- **Exercise description**: Please turn the text in the rows below into a numbered list, leaving out any blank lines, and cover only everything from the start of the rows down to the line containing "肥沃な土地に歴史深い地域！尾張地方北エ", both ends included.

- **Raw data**:
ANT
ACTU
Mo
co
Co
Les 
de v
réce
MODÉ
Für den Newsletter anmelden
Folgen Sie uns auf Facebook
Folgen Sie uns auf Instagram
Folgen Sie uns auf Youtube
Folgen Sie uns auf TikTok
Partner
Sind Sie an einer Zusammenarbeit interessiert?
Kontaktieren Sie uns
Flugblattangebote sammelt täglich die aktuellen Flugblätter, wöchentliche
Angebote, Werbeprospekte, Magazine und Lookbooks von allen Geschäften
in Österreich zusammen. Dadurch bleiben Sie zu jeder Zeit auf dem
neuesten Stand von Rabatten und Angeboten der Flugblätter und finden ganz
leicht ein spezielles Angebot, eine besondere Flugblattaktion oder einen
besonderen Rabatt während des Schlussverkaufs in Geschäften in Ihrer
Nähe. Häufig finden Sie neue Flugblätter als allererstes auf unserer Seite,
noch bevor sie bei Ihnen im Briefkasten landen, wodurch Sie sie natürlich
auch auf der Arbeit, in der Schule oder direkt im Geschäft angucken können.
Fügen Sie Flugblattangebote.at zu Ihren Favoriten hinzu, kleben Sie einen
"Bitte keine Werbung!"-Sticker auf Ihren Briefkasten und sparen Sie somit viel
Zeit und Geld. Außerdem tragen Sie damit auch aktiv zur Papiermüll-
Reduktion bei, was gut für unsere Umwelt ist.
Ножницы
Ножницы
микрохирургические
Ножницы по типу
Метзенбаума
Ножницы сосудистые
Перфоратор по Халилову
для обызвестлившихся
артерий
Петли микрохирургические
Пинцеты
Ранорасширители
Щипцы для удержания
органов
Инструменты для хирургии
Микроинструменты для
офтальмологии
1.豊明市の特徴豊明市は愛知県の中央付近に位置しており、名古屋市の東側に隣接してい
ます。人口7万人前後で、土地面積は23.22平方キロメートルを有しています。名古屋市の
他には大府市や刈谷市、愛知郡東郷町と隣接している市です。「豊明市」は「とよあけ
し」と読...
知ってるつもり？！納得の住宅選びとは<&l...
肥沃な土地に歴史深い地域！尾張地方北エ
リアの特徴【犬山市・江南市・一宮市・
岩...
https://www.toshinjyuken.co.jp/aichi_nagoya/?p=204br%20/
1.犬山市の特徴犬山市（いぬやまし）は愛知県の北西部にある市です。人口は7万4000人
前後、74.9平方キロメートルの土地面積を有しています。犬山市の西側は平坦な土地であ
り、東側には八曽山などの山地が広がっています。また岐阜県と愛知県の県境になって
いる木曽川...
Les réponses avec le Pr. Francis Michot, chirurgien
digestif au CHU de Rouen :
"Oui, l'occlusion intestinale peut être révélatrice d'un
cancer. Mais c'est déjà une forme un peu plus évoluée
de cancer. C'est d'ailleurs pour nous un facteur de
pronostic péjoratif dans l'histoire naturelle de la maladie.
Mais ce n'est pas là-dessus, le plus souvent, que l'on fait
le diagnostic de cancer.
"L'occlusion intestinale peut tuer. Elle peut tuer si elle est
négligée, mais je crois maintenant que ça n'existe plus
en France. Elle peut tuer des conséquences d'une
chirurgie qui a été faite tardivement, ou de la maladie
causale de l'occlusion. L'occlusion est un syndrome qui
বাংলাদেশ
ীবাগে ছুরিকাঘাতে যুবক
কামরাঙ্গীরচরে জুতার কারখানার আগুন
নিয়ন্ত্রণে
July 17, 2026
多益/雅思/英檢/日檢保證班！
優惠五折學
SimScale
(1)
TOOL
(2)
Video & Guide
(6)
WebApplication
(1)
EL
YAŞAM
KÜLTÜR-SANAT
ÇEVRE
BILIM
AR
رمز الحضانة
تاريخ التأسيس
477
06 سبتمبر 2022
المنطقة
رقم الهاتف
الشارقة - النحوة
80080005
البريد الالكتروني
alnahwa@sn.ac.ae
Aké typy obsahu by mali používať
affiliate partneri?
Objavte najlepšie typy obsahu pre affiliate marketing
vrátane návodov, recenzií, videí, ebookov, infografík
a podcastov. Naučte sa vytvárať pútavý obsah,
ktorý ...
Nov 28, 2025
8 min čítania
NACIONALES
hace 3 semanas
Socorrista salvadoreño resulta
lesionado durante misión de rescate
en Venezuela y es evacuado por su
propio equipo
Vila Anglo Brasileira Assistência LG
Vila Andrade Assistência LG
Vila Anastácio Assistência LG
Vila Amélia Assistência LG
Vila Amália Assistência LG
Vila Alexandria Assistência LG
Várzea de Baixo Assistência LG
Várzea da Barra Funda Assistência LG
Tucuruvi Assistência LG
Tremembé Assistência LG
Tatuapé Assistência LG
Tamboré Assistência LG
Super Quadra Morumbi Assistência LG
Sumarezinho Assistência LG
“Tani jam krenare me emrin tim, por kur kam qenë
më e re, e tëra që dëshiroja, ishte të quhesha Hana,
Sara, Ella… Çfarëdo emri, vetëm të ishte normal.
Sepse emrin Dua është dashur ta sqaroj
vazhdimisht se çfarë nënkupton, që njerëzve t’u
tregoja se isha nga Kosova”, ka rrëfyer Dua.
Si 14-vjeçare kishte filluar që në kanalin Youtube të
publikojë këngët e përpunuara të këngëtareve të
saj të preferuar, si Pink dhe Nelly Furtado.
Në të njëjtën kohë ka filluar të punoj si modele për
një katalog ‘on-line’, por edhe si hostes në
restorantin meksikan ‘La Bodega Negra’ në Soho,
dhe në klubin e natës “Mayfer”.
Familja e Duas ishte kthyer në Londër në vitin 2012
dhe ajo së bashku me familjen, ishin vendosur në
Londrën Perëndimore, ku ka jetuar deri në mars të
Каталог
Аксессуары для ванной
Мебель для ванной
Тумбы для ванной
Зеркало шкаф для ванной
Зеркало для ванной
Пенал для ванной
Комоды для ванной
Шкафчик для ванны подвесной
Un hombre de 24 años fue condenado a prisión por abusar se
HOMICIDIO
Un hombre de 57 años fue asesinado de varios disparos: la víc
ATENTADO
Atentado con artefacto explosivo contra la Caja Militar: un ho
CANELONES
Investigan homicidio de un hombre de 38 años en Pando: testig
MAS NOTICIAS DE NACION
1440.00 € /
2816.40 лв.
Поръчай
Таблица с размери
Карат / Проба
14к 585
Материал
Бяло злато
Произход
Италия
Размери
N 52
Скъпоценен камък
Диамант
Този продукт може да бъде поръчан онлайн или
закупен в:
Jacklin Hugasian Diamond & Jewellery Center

- **Response to the task**:
1. ANT
2. ACTU
3. Mo
4. co
5. Co
6. Les 
7. de v
8. réce
9. MODÉ
10. Für den Newsletter anmelden
11. Folgen Sie uns auf Facebook
12. Folgen Sie uns auf Instagram
13. Folgen Sie uns auf Youtube
14. Folgen Sie uns auf TikTok
15. Partner
16. Sind Sie an einer Zusammenarbeit interessiert?
17. Kontaktieren Sie uns
18. Flugblattangebote sammelt täglich die aktuellen Flugblätter, wöchentliche
19. Angebote, Werbeprospekte, Magazine und Lookbooks von allen Geschäften
20. in Österreich zusammen. Dadurch bleiben Sie zu jeder Zeit auf dem
21. neuesten Stand von Rabatten und Angeboten der Flugblätter und finden ganz
22. leicht ein spezielles Angebot, eine besondere Flugblattaktion oder einen
23. besonderen Rabatt während des Schlussverkaufs in Geschäften in Ihrer
24. Nähe. Häufig finden Sie neue Flugblätter als allererstes auf unserer Seite,
25. noch bevor sie bei Ihnen im Briefkasten landen, wodurch Sie sie natürlich
26. auch auf der Arbeit, in der Schule oder direkt im Geschäft angucken können.
27. Fügen Sie Flugblattangebote.at zu Ihren Favoriten hinzu, kleben Sie einen
28. "Bitte keine Werbung!"-Sticker auf Ihren Briefkasten und sparen Sie somit viel
29. Zeit und Geld. Außerdem tragen Sie damit auch aktiv zur Papiermüll-
30. Reduktion bei, was gut für unsere Umwelt ist.
31. Ножницы
32. Ножницы
33. микрохирургические
34. Ножницы по типу
35. Метзенбаума
36. Ножницы сосудистые
37. Перфоратор по Халилову
38. для обызвестлившихся
39. артерий
40. Петли микрохирургические
41. Пинцеты
42. Ранорасширители
43. Щипцы для удержания
44. органов
45. Инструменты для хирургии
46. Микроинструменты для
47. офтальмологии
48. 1.豊明市の特徴豊明市は愛知県の中央付近に位置しており、名古屋市の東側に隣接してい
49. ます。人口7万人前後で、土地面積は23.22平方キロメートルを有しています。名古屋市の
50. 他には大府市や刈谷市、愛知郡東郷町と隣接している市です。「豊明市」は「とよあけ
51. し」と読...
52. 知ってるつもり？！納得の住宅選びとは<&l...
53. 肥沃な土地に歴史深い地域！尾張地方北エ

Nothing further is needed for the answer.